◆ Task directions
Reproduce everything from the start of the rows down to the line containing "use it to check", swapping "Gyms" for "Fitness Centers" and keeping every other line intact. Exclude the pictures from your answer.

━━━ Record extracts

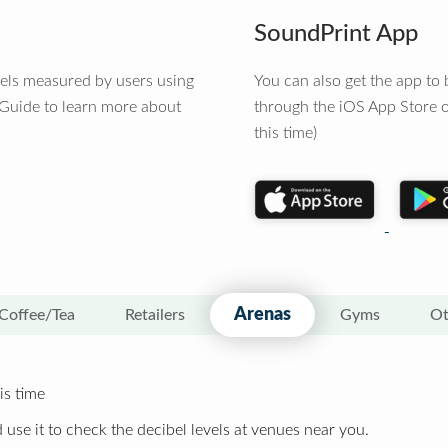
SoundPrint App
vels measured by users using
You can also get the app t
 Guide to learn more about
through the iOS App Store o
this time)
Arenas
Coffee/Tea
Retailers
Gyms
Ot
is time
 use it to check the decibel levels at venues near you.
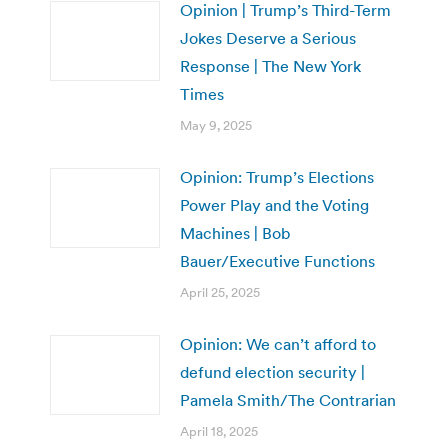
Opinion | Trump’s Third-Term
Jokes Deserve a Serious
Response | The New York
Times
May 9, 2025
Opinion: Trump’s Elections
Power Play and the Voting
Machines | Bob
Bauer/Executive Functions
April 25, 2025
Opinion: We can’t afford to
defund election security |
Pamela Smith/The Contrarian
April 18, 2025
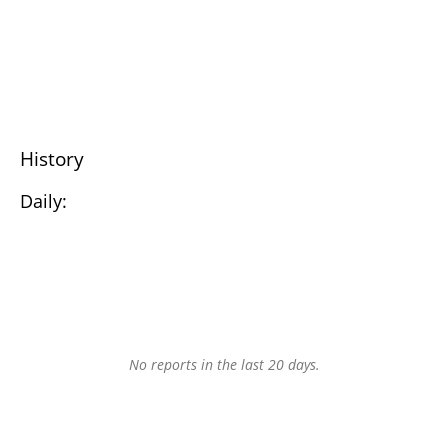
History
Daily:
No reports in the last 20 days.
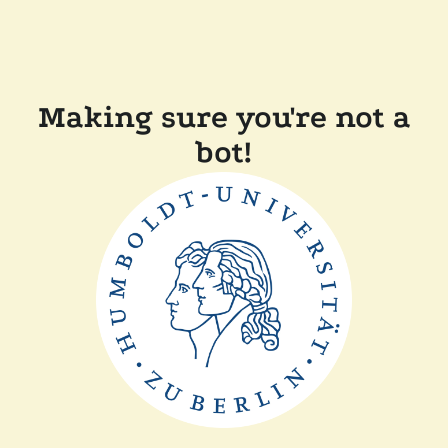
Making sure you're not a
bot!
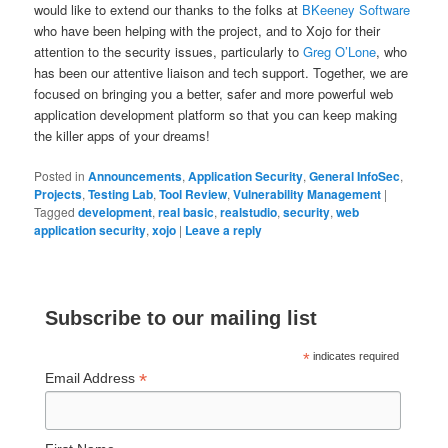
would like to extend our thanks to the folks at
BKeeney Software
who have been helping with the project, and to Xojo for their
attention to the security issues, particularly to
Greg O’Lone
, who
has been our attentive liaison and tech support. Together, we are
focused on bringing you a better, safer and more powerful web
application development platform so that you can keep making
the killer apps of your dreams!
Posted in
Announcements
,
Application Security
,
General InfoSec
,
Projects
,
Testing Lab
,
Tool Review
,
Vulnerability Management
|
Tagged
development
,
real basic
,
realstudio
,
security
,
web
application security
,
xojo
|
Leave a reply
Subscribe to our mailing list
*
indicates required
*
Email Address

━━━━━━

◆ Result for this task
SoundPrint App
vels measured by users using
You can also get the app t
 Guide to learn more about
through the iOS App Store o
this time)
Arenas
Coffee/Tea
Retailers
Fitness Centers
Ot
is time
 use it to check the decibel levels at venues near you.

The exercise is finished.